Exercise instructions =
The reply should consist of one number, the count of lines below in which the word "down" appears.

Material provided =
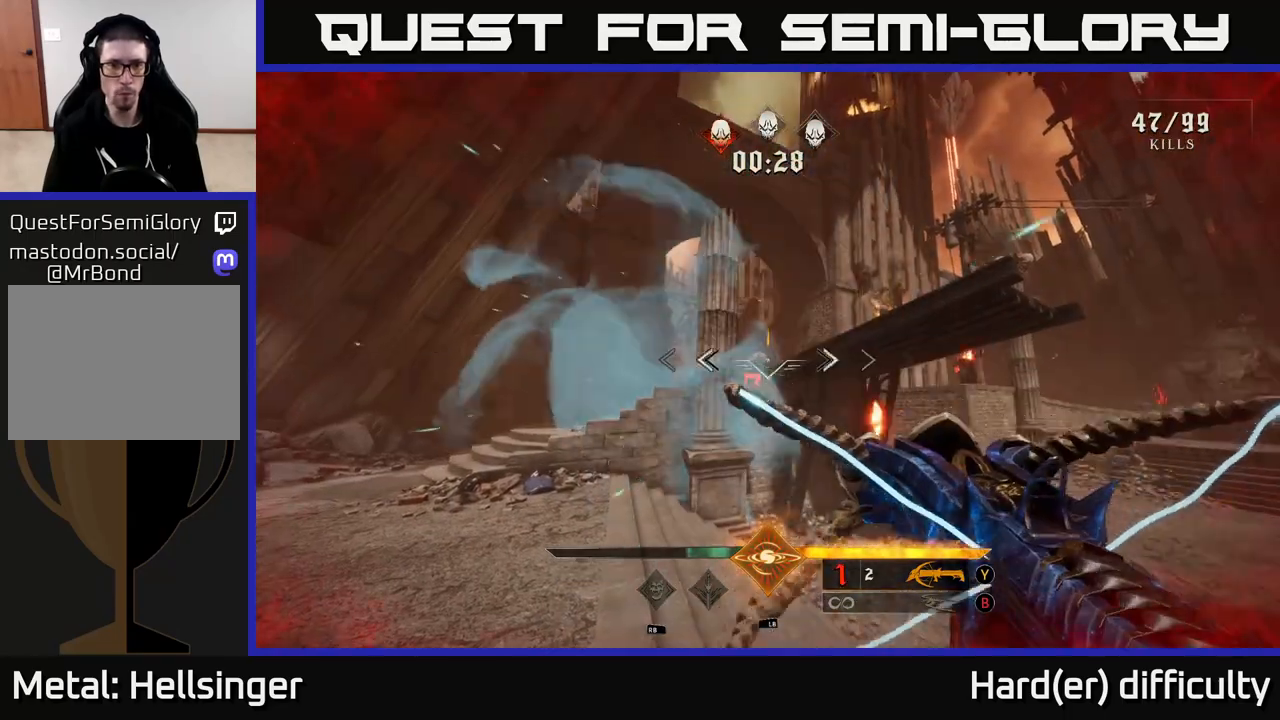
{"buttons": [], "left_stick": "left", "right_stick": "right", "events": [[83, "R2", "down"], [150, "R2", "up"], [150, "left_stick", "left"], [383, "right_stick", "right"]]}
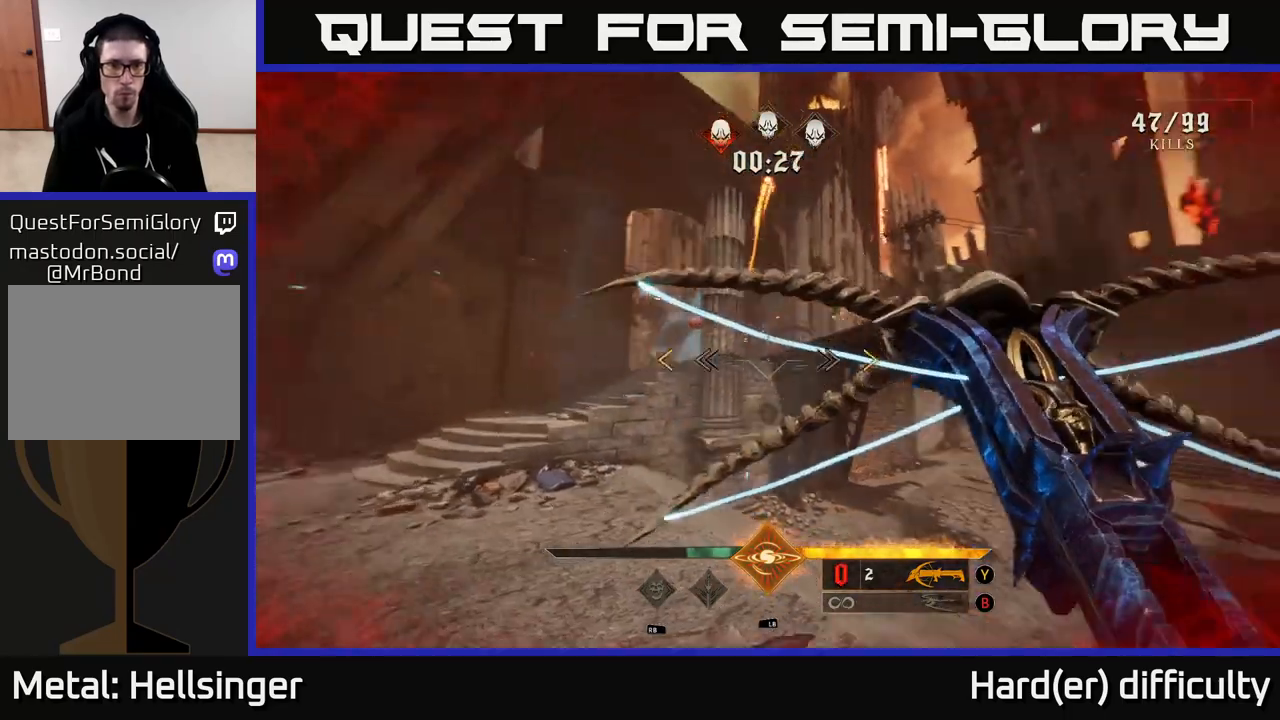
{"buttons": [], "left_stick": "up-left", "right_stick": "center", "events": [[33, "right_stick", "center"], [117, "left_stick", "center"], [233, "left_stick", "left"], [350, "left_stick", "up-left"]]}
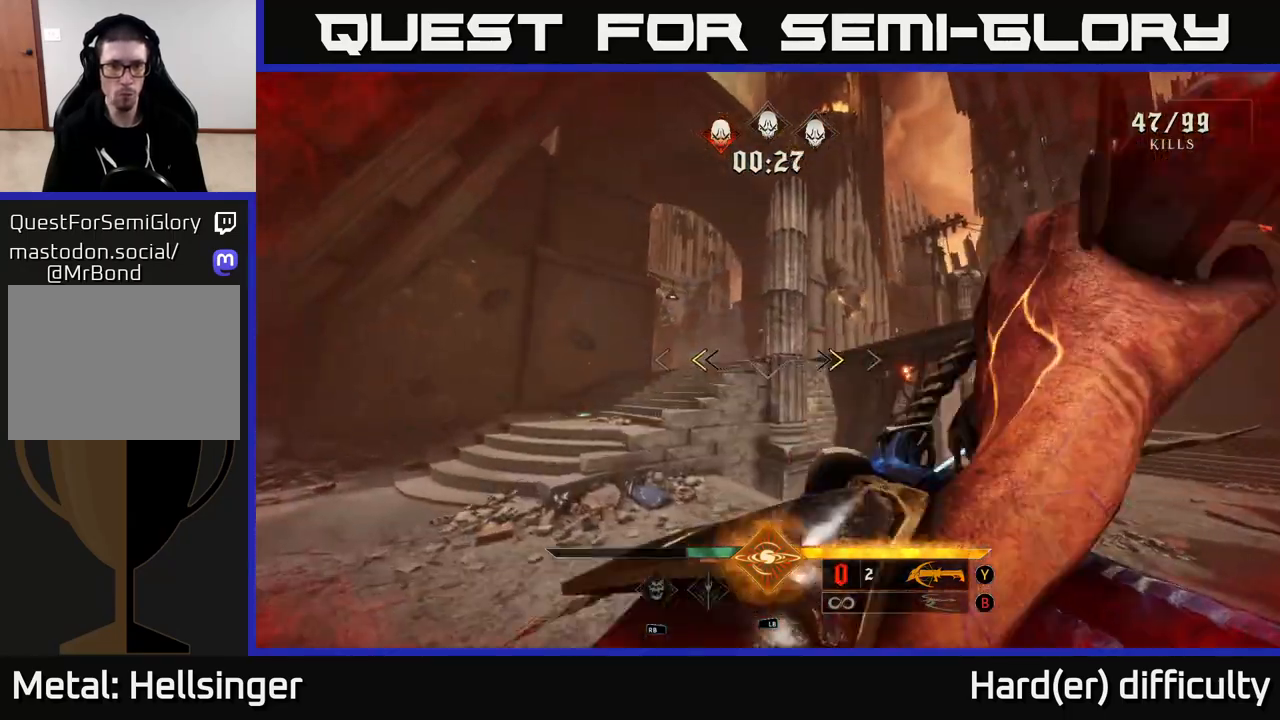
{"buttons": [], "left_stick": "left", "right_stick": "up-right", "events": [[183, "X", "down"], [217, "left_stick", "center"], [250, "X", "up"], [433, "right_stick", "up-right"], [500, "left_stick", "left"]]}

Finished task =
2